Exercise details ::
Work out how many lines in the entries below include the word "ceased", and give only that figure.

Source texts of formatted documents ::
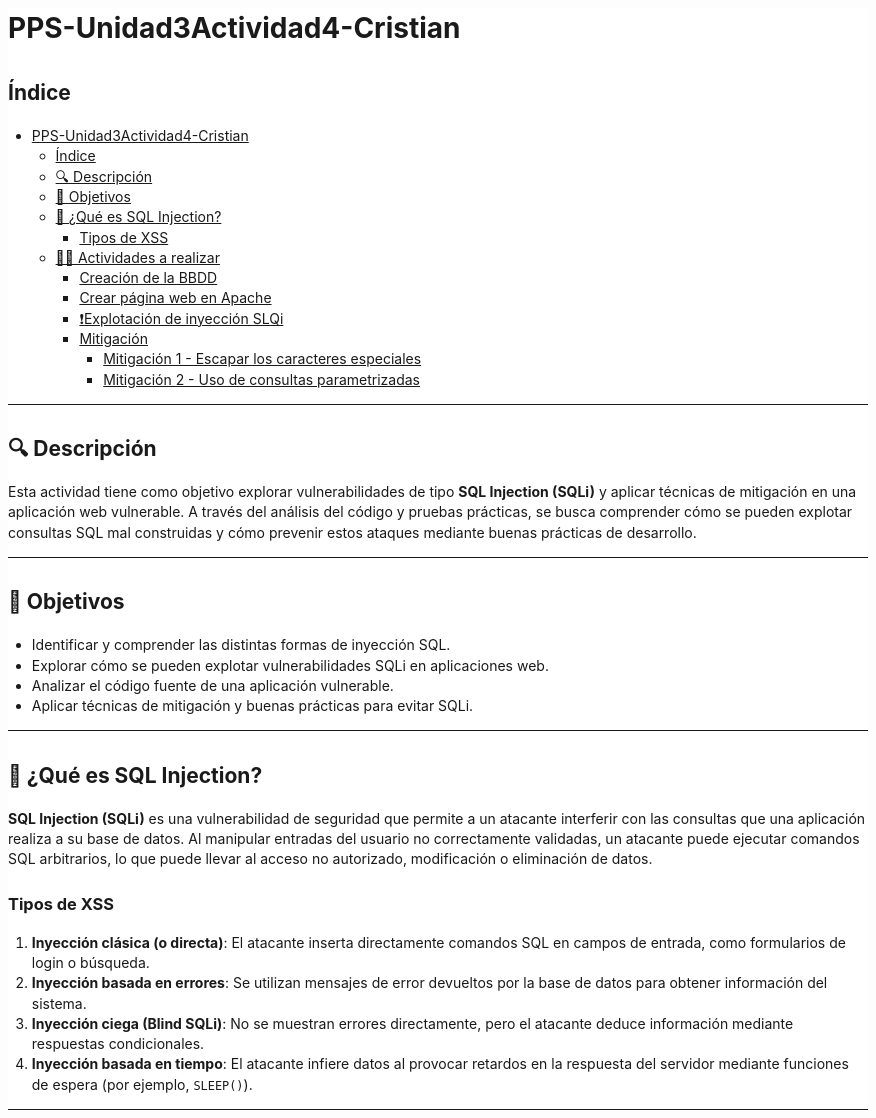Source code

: # PPS-Unidad3Actividad4-Cristian

## Índice

- [PPS-Unidad3Actividad4-Cristian](#pps-unidad3actividad4-cristian)
  - [Índice](#índice)
  - [🔍 Descripción](#-descripción)
  - [🎯 Objetivos](#-objetivos)
  - [🧠 ¿Qué es SQL Injection?](#-qué-es-sql-injection)
    - [Tipos de XSS](#tipos-de-xss)
  - [✍🏻 Actividades a realizar](#-actividades-a-realizar)
    - [Creación de la BBDD](#creación-de-la-bbdd)
    - [Crear página web en Apache](#crear-página-web-en-apache)
    - [❗Explotación de inyección SLQi](#explotación-de-inyección-slqi)
    - [Mitigación](#mitigación)
      - [Mitigación 1 - Escapar los caracteres especiales](#mitigación-1---escapar-los-caracteres-especiales)
      - [Mitigación 2 - Uso de consultas parametrizadas](#mitigación-2---uso-de-consultas-parametrizadas)

---

## 🔍 Descripción

Esta actividad tiene como objetivo explorar vulnerabilidades de tipo **SQL Injection (SQLi)** y aplicar técnicas de mitigación en una aplicación web vulnerable. A través del análisis del código y pruebas prácticas, se busca comprender cómo se pueden explotar consultas SQL mal construidas y cómo prevenir estos ataques mediante buenas prácticas de desarrollo.

---

## 🎯 Objetivos

- Identificar y comprender las distintas formas de inyección SQL.
- Explorar cómo se pueden explotar vulnerabilidades SQLi en aplicaciones web.
- Analizar el código fuente de una aplicación vulnerable.
- Aplicar técnicas de mitigación y buenas prácticas para evitar SQLi.


---

## 🧠 ¿Qué es SQL Injection?

**SQL Injection (SQLi)** es una vulnerabilidad de seguridad que permite a un atacante interferir con las consultas que una aplicación realiza a su base de datos. Al manipular entradas del usuario no correctamente validadas, un atacante puede ejecutar comandos SQL arbitrarios, lo que puede llevar al acceso no autorizado, modificación o eliminación de datos.

### Tipos de XSS

1. **Inyección clásica (o directa)**: El atacante inserta directamente comandos SQL en campos de entrada, como formularios de login o búsqueda.
2. **Inyección basada en errores**: Se utilizan mensajes de error devueltos por la base de datos para obtener información del sistema.
3. **Inyección ciega (Blind SQLi)**: No se muestran errores directamente, pero el atacante deduce información mediante respuestas condicionales.
4. **Inyección basada en tiempo**: El atacante infiere datos al provocar retardos en la respuesta del servidor mediante funciones de espera (por ejemplo, ``SLEEP()``).

---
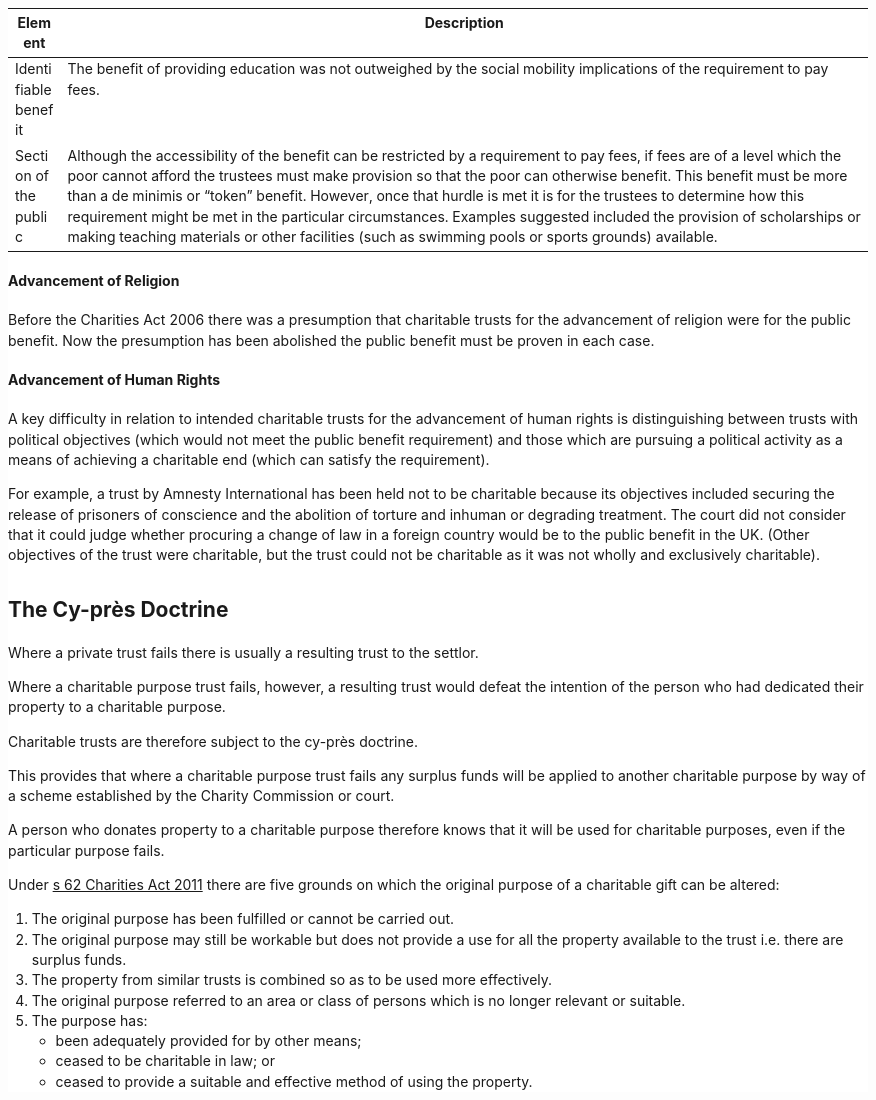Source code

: | Element               | Description                                                                                                               |
| --------------------- | ------------------------------------------------------------------------------------------------------------------------- |
| Identifiable benefit  | The benefit of providing education was not outweighed by the social mobility implications of the requirement to pay fees. |
| Section of the public | Although the accessibility of the benefit can be restricted by a requirement to pay fees, if fees are of a level which the poor cannot afford the trustees must make provision so that the poor can otherwise benefit. This benefit must be more than a de minimis or “token” benefit. However, once that hurdle is met it is for the trustees to determine how this requirement might be met in the particular circumstances. Examples suggested included the provision of scholarships or making teaching materials or other facilities (such as swimming pools or sports grounds) available.                                                                                                                          |

#### Advancement of Religion

Before the Charities Act 2006 there was a presumption that charitable trusts for the advancement of religion were for the public benefit. Now the presumption has been abolished the public benefit must be proven in each case.

#### Advancement of Human Rights

A key difficulty in relation to intended charitable trusts for the advancement of human rights is distinguishing between trusts with political objectives (which would not meet the public benefit requirement) and those which are pursuing a political activity as a means of achieving a charitable end (which can satisfy the requirement).

For example, a trust by Amnesty International has been held not to be charitable because its objectives included securing the release of prisoners of conscience and the abolition of torture and inhuman or degrading treatment. The court did not consider that it could judge whether procuring a change of law in a foreign country would be to the public benefit in the UK. (Other objectives of the trust were charitable, but the trust could not be charitable as it was not wholly and exclusively charitable).

## The Cy-près Doctrine

Where a private trust fails there is usually a resulting trust to the settlor.

Where a charitable purpose trust fails, however, a resulting trust would defeat the intention of the person who had dedicated their property to a charitable purpose.

Charitable trusts are therefore subject to the cy-près doctrine.

This provides that where a charitable purpose trust fails any surplus funds will be applied to another charitable purpose by way of a scheme established by the Charity Commission or court.

A person who donates property to a charitable purpose therefore knows that it will be used for charitable purposes, even if the particular purpose fails.

Under [s 62 Charities Act 2011](https://www.legislation.gov.uk/ukpga/2011/25/section/62) there are five grounds on which the original purpose of a charitable gift can be altered:

1. The original purpose has been fulfilled or cannot be carried out.
2. The original purpose may still be workable but does not provide a use for all the property available to the trust i.e. there are surplus funds.
3. The property from similar trusts is combined so as to be used more effectively.
4. The original purpose referred to an area or class of persons which is no longer relevant or suitable.
5. The purpose has:
	- been adequately provided for by other means;
	- ceased to be charitable in law; or
	- ceased to provide a suitable and effective method of using the property.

Solution to the problem ::
2